■ **SHORT TASK A**: Using the post below about splitting files out of a Git repository, decide whether each statement agrees with it: (i) the author used git filter-branch to keep the git history of the files being moved; (ii) git filter-branch leaves the original repository's history untouched; (iii) after running the --subdirectory-filter command, the files from lib/keep_us end up in the git root. Answer yes or no for each and quote the words from the post that decide it.

While working on a project managed with Git, I needed to split some files into a new repository. In order to maintain the git history on these files, I used git filter-branch. Here are two methods I used.

First, create a copy of the original repo. git filter-branch is destructive and will rewrite your repos history!

git clone original-project/.git new-project
cd new-project

In one case, the files I wanted to keep were all isolated to a subdirectory in the original repo (eg: lib/keep_us). In this case, one can use the --subdirectory-filter option of `git filter-branch:

git filter-branch --subdirectory-filter lib/keep_us

Once this command is complete, new-project will contain only the files from lib/keep_us (git history only includes these files as well) in the project root. That is, any files previously in lib/keep_us would be in the git root.

For another repo, I needed to split files across different directories. This is a bit more complicated. In order to do this, you need to get a list of all files you want to keep. Then, you must traverse each commit and remove any files that are not in this list.

I used the following ruby script to do this:

Dir.chdir "new-project"

all_files_ever = `git log --pretty=format: --name-only --diff-filter=A | sort -`.
                 chomp.split("\n").reject {|line| line.chomp == ""}
keepers = %W(
  app/models/foo.rb
  spec/models/foo_spec.rb
  lib/tasks/foo.rake
)

■ **SHORT TASK B**: Pull out every line in the records that contains the string "sketchPlane".

■ **MATERIALS PROVIDED**:
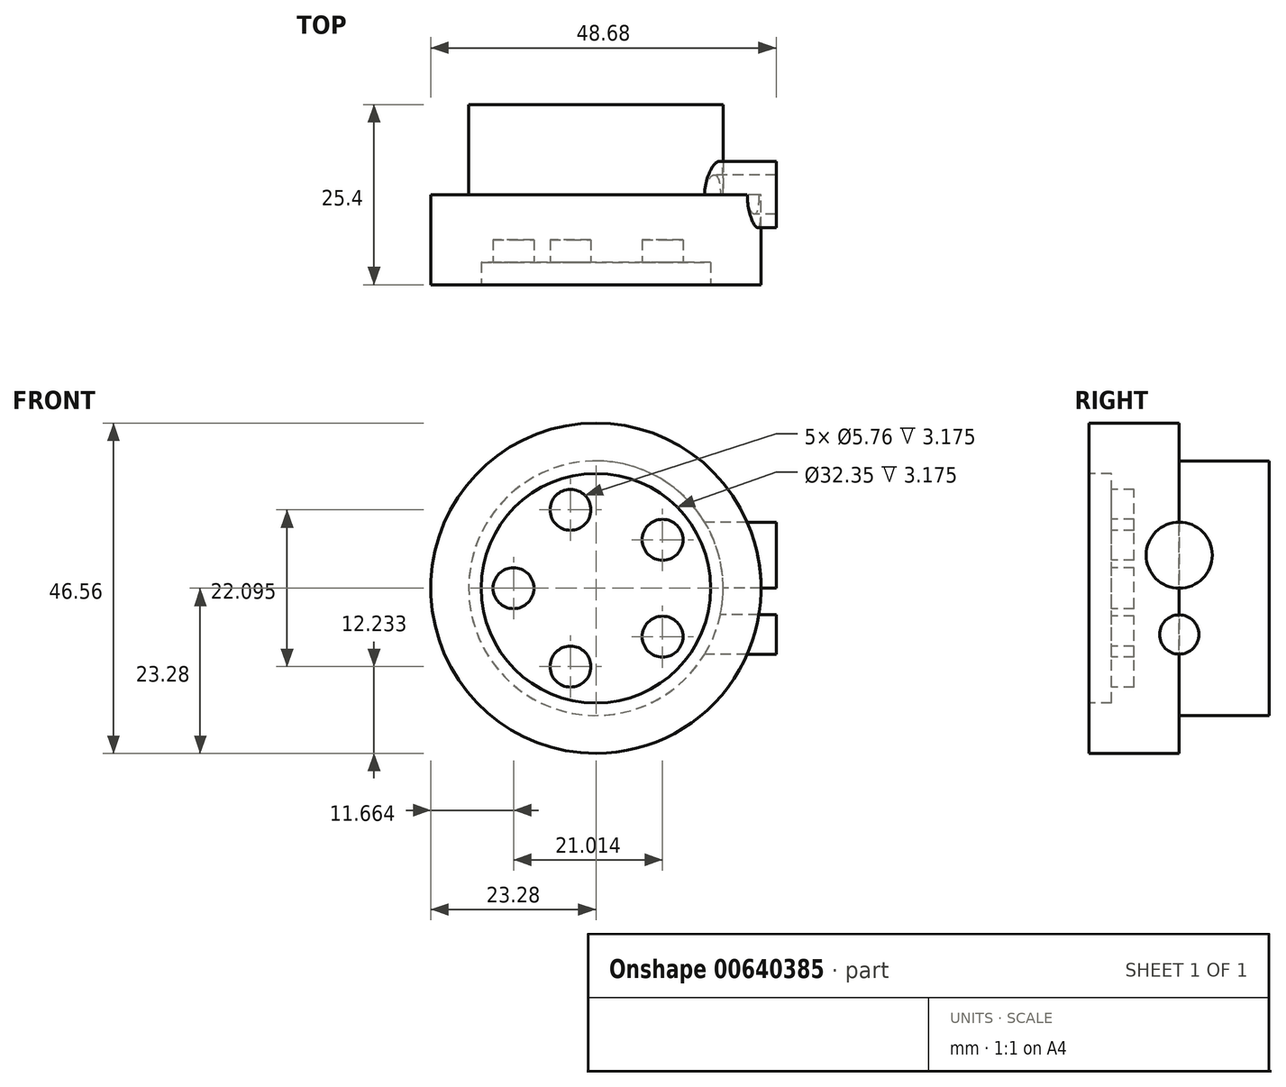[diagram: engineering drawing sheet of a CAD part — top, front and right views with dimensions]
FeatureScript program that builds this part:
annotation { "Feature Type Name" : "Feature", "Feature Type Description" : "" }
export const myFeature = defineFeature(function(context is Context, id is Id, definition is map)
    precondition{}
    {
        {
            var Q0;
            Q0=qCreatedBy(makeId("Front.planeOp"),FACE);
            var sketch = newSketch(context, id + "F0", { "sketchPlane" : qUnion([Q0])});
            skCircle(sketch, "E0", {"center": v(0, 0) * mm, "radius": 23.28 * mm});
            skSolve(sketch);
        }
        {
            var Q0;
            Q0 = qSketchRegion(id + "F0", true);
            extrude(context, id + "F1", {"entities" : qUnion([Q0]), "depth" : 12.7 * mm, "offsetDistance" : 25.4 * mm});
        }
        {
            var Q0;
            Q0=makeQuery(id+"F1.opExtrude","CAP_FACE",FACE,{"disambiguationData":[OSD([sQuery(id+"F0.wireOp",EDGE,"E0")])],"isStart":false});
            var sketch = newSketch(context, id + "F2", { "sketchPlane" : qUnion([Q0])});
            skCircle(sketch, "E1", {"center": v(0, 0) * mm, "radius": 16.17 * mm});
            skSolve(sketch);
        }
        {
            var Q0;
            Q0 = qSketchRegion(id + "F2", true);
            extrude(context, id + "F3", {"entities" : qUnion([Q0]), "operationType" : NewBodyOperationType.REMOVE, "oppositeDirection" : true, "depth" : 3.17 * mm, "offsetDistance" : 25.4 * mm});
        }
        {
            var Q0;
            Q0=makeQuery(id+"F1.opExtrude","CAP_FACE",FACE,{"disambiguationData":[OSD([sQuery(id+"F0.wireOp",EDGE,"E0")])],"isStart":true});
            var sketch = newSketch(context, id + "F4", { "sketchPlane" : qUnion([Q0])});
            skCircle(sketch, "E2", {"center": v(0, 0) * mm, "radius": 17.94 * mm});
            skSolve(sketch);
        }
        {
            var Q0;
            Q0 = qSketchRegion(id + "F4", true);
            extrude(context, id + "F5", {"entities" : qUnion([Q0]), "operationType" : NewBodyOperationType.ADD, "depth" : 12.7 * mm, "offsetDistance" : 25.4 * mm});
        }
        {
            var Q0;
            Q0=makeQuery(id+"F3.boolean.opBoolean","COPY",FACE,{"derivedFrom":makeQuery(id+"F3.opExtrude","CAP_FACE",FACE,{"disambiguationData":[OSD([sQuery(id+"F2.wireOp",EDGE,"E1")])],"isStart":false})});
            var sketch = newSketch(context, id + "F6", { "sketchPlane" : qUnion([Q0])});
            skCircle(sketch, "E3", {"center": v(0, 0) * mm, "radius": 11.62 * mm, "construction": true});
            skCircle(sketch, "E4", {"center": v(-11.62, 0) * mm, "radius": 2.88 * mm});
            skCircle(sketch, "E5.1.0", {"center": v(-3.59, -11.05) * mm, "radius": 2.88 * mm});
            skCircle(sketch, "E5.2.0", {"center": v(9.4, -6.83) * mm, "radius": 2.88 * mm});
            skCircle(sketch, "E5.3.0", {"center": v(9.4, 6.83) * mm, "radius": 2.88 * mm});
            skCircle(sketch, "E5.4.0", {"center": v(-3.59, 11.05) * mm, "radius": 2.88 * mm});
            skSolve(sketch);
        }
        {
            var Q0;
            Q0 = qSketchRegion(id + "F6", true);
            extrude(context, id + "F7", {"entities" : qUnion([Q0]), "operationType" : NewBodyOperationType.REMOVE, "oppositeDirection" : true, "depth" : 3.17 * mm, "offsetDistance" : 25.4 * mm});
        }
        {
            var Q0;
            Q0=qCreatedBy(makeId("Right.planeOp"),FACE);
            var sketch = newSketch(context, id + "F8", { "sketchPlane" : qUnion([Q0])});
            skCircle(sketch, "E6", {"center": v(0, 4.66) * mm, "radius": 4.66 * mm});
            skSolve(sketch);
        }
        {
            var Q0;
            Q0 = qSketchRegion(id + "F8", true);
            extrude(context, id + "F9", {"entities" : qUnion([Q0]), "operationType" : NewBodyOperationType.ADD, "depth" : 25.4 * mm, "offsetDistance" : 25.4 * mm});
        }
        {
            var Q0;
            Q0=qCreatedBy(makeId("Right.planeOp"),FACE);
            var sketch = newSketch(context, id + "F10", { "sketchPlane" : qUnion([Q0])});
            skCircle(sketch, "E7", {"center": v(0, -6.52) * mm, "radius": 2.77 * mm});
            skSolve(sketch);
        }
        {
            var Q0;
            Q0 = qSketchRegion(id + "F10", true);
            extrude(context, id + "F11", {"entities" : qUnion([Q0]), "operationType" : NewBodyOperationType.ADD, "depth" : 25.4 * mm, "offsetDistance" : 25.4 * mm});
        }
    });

---

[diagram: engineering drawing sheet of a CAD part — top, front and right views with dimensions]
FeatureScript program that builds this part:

■ **CORRECT OUTPUT A**:
(i) Yes: "In order to maintain the git history on these files, I used git filter-branch."
(ii) No: "git filter-branch is destructive and will rewrite your repos history!"
(iii) Yes: "any files previously in lib/keep_us would be in the git root."

■ **CORRECT OUTPUT B**:
            var sketch = newSketch(context, id + "F0", { "sketchPlane" : qUnion([Q0])});
            var sketch = newSketch(context, id + "F2", { "sketchPlane" : qUnion([Q0])});
            var sketch = newSketch(context, id + "F4", { "sketchPlane" : qUnion([Q0])});
            var sketch = newSketch(context, id + "F6", { "sketchPlane" : qUnion([Q0])});
            var sketch = newSketch(context, id + "F8", { "sketchPlane" : qUnion([Q0])});
            var sketch = newSketch(context, id + "F10", { "sketchPlane" : qUnion([Q0])});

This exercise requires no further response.